Between the number of candidates and “deployment” of nearly 100 students, Missouri is the biggest targeted state for the group in its history, YAL President Cliff Maloney said. 

“It’s cool to see Missouri have so many people who are tired of this idea that government is the answer to every single one of our problems,” Maloney said. “If I’m a resident of Missouri, I’m excited to know there’s a new wave of up-and-coming, actually principled people who won’t let special interests and the powers that be drive policy.”

“We’re trying to build a caucus in the statehouse that will actually be conservative when it comes to the power of government,” he said. “I didn’t know that cutting taxes and getting conservative legislation through that limits government is so radical; there are a lot of bad Republicans in Missouri.” 

To receive YAL’s support, candidates complete a six-page survey, and the group decides if a he or she is sincere about “limiting the size and scope of government” and “giving power back to the people.” The focus is less on geography and more on the candidates’ principles, Maloney said. 

Missouri had the most candidates (41) turn in a survey this year than any other state.

The next facet of YAL’s plan is putting students on the ground to engage with voters. Missouri students are assigned one of the 11 races and have already knocked more than 200,000 doors in a little more than 30 days, Maloney said. 

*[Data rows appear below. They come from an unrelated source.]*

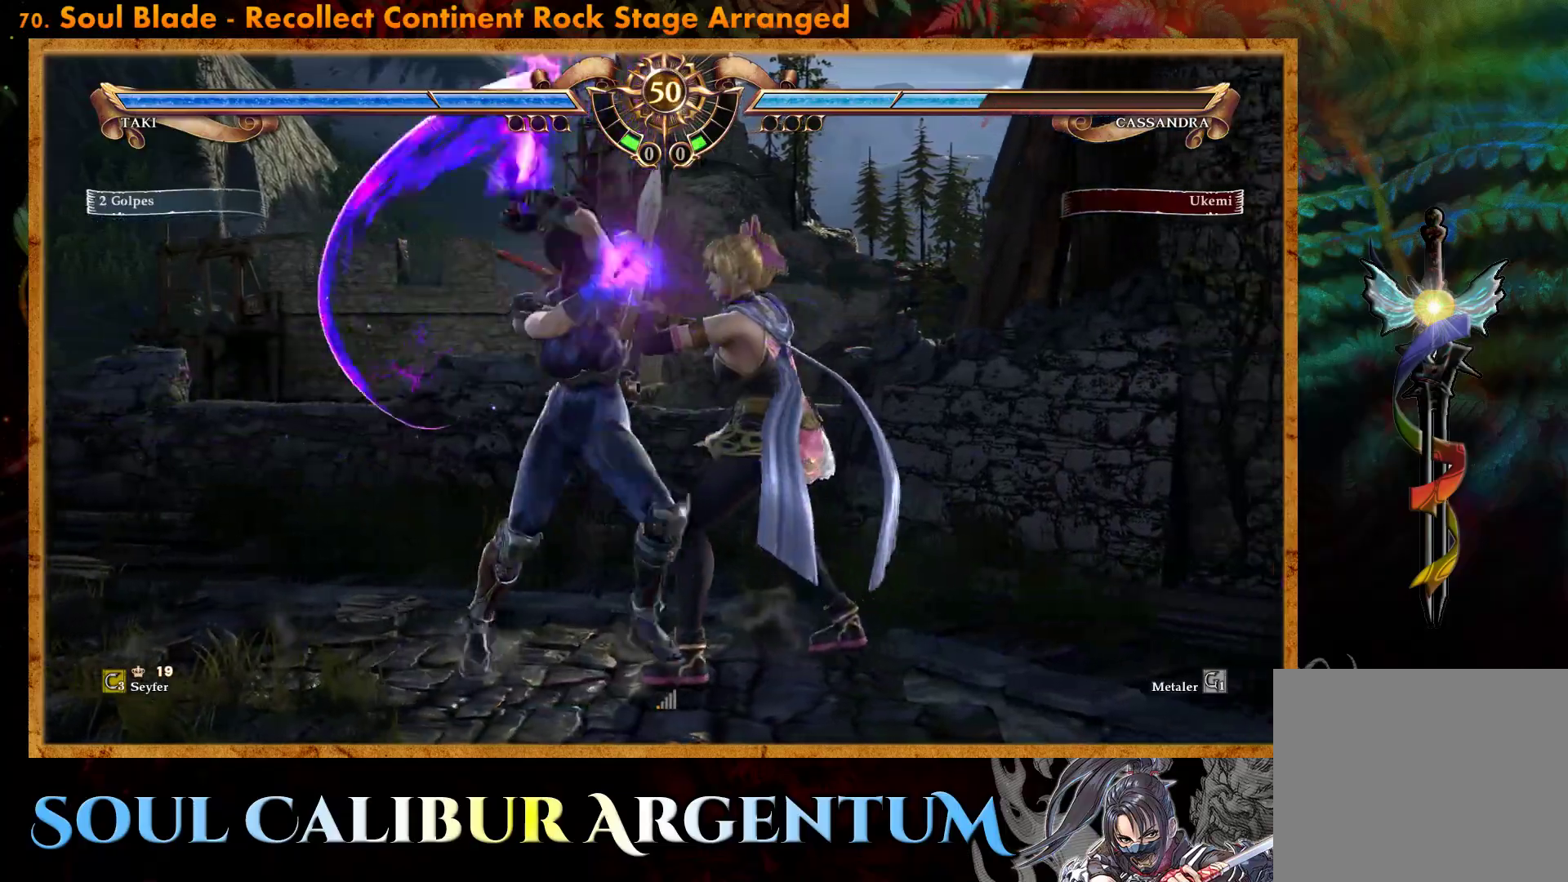
{"buttons": ["TRIANGLE", "DPAD_DOWN", "DPAD_RIGHT"], "events": [[350, "DPAD_DOWN", "down"], [367, "DPAD_RIGHT", "down"], [400, "TRIANGLE", "down"]]}
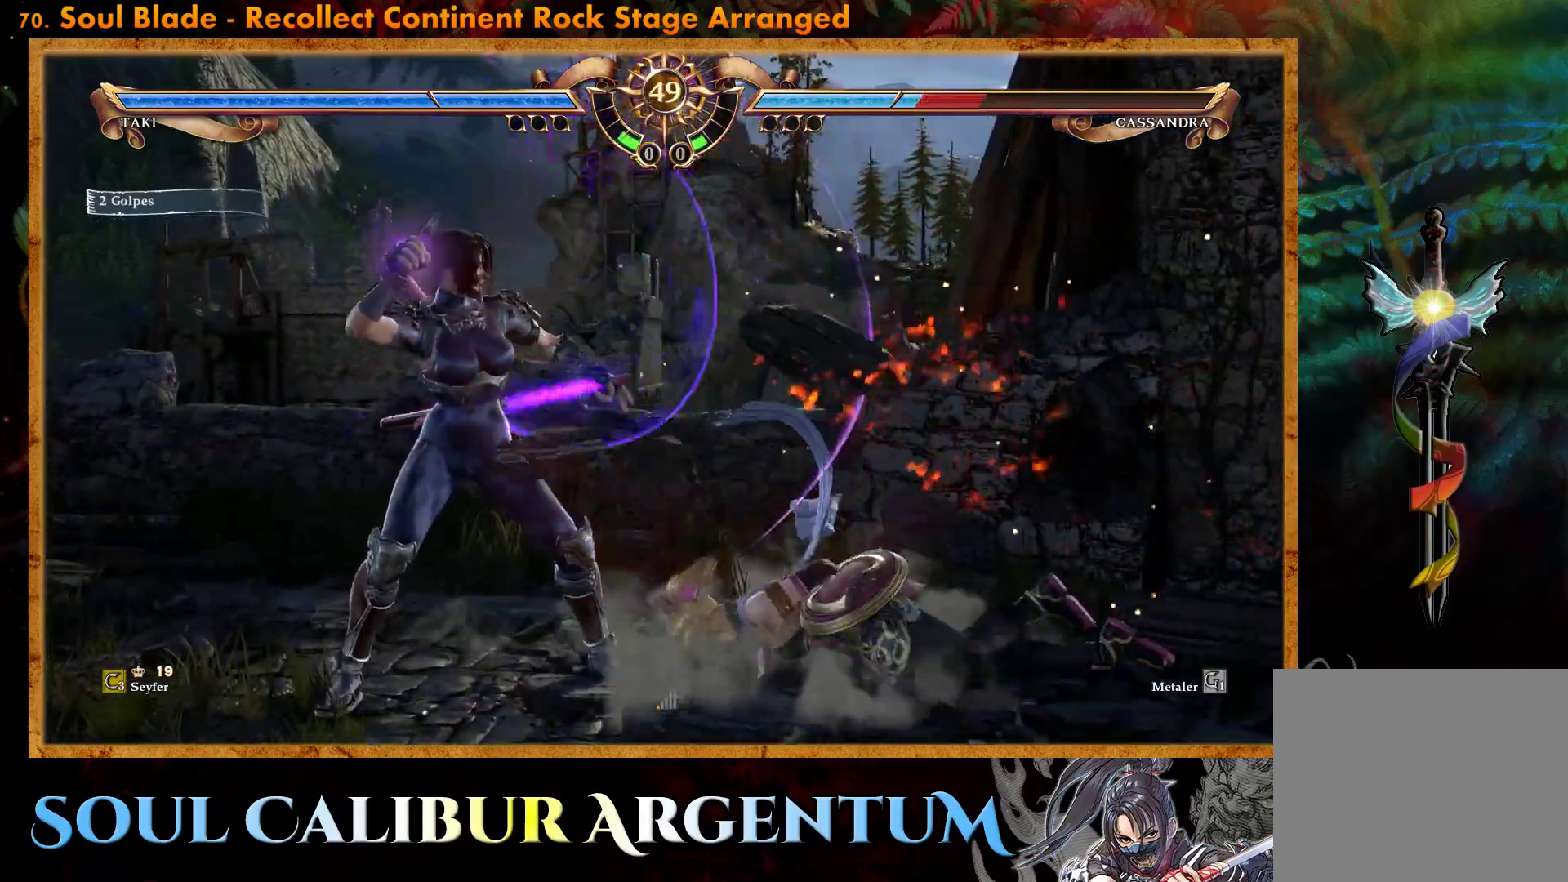
{"buttons": [], "events": [[133, "DPAD_DOWN", "up"], [133, "DPAD_RIGHT", "up"], [133, "TRIANGLE", "up"]]}
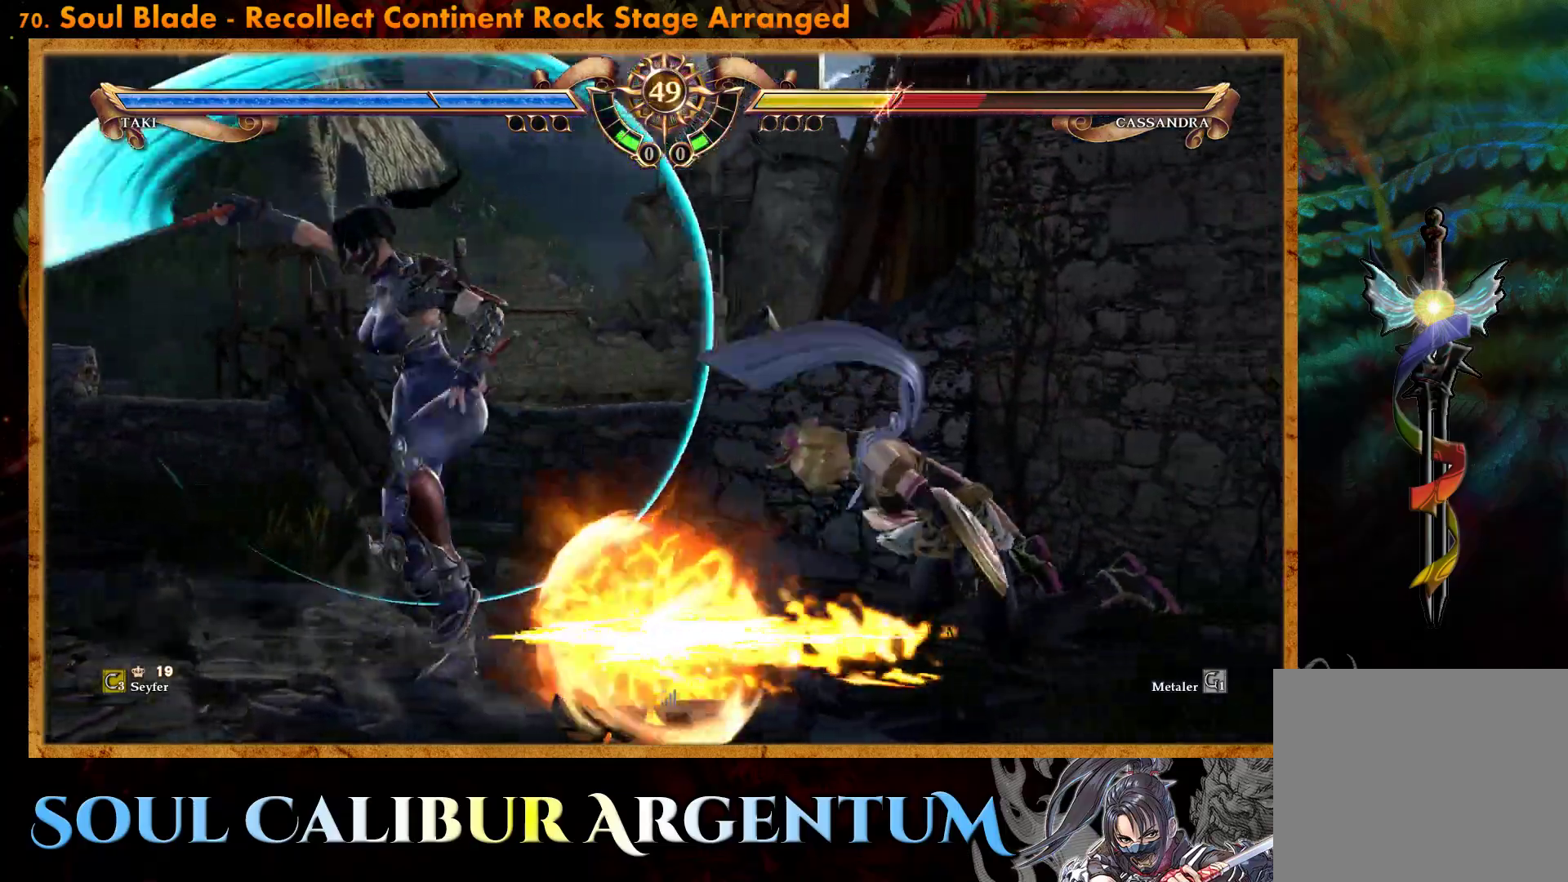
{"buttons": ["TRIANGLE", "DPAD_DOWN", "DPAD_RIGHT"], "events": [[233, "DPAD_RIGHT", "down"], [250, "DPAD_DOWN", "down"], [283, "TRIANGLE", "down"]]}
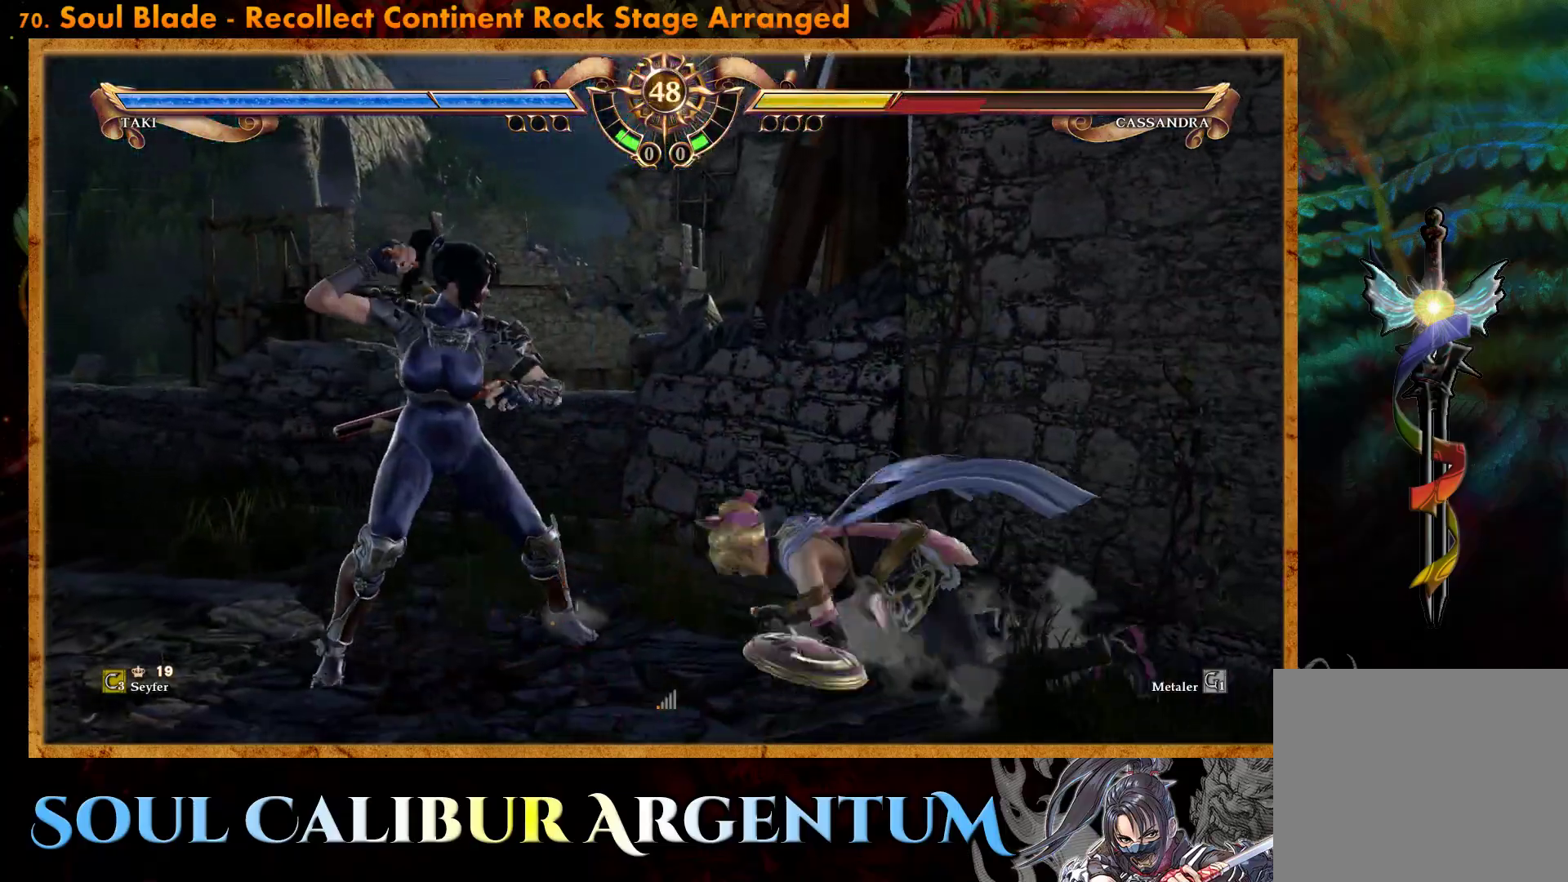
{"buttons": [], "events": [[17, "DPAD_DOWN", "up"], [33, "DPAD_RIGHT", "up"], [83, "TRIANGLE", "up"], [233, "R2", "down"], [350, "R2", "up"]]}
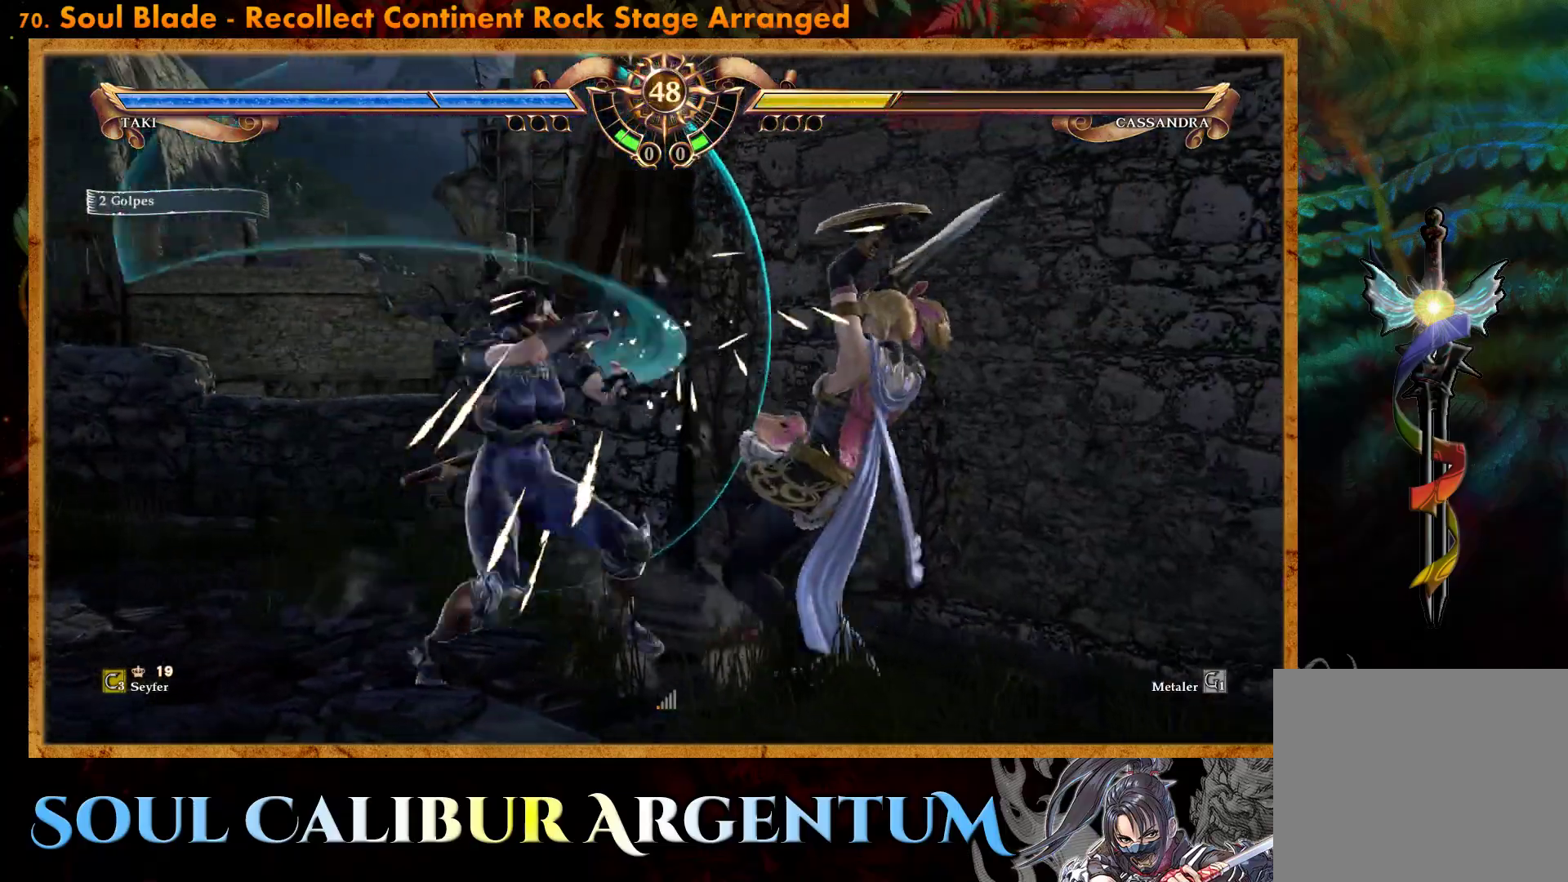
{"buttons": ["CROSS"], "events": [[117, "SQUARE", "down"], [200, "SQUARE", "up"], [450, "CROSS", "down"]]}
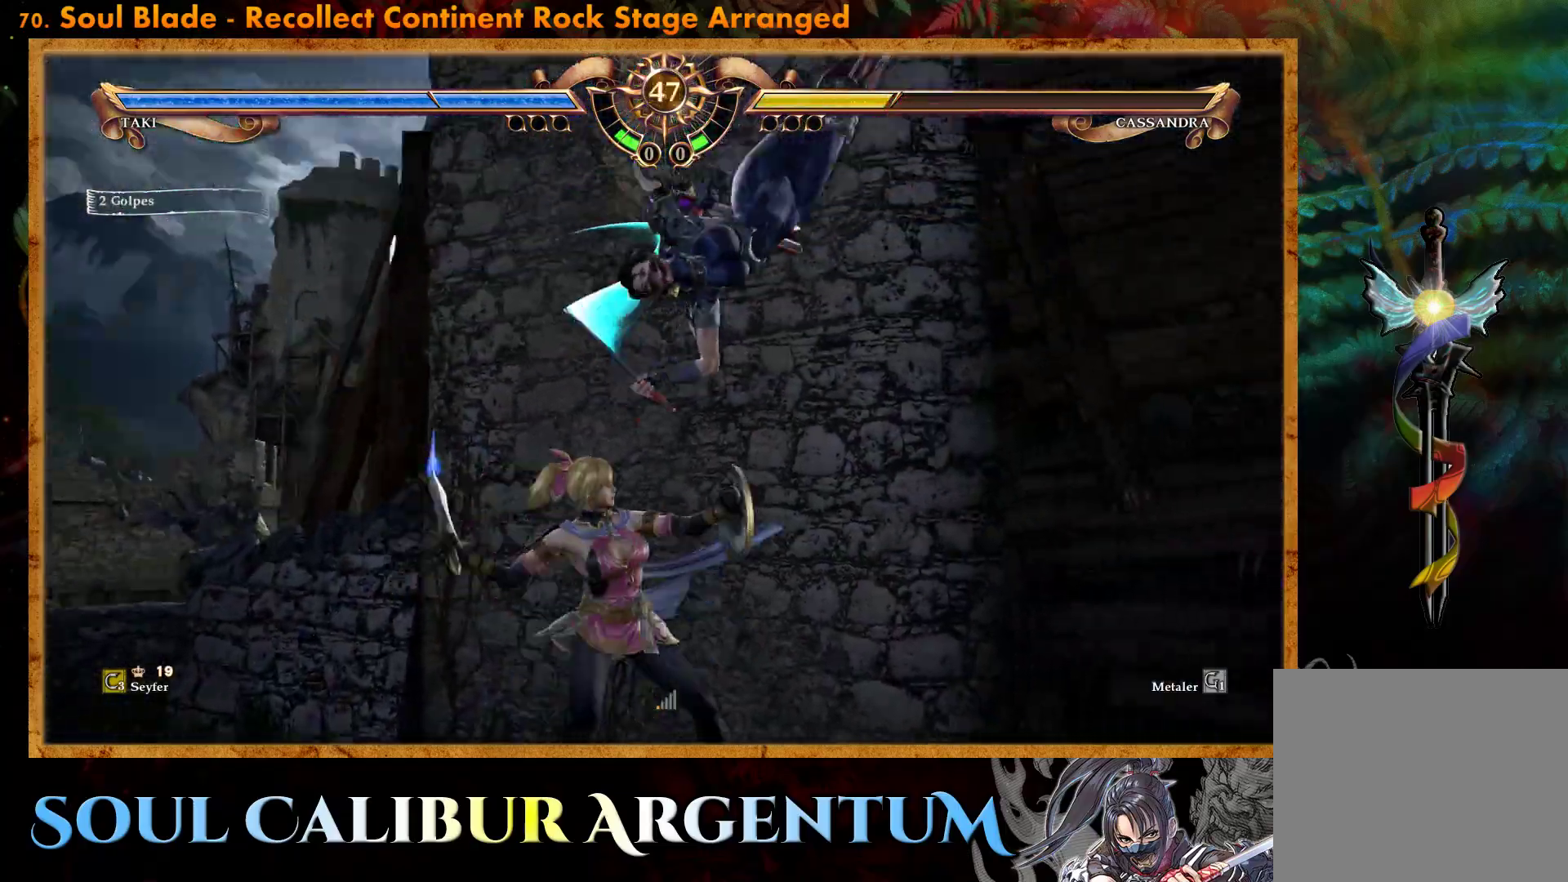
{"buttons": [], "events": [[483, "CROSS", "up"]]}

“A lot of Republicans aren’t used to seeing young Missouri students engage with them. They aren’t used to seeing someone who is 19 [years old] at the door excited about a local Republican candidate,” Maloney said, noting many students get asked if they are campaigning for Vice President Joe Biden or U.S. Senator Bernie Sanders. “These Missouri students really provide energy that a lot of Republican candidates lack.” 

YAL focuses on state legislature races — not “shiny objects” like a gubernatorial or national race. The rationale behind that, Maloney explained, is students want to be involved in races where they can be the most impactful and have “valuable conversations at the door.” 

“We are really focused on trying to rebuild the state legislatures, not just in Missouri but across America with this new wave of folks,” Maloney said. 

YAL had a presence in Missouri during the 2018 elections, albeit a much smaller one. It has supported three candidates in Missouri so far: Dirk Deaton, Tony Lovasco, and Phil Christofanelli.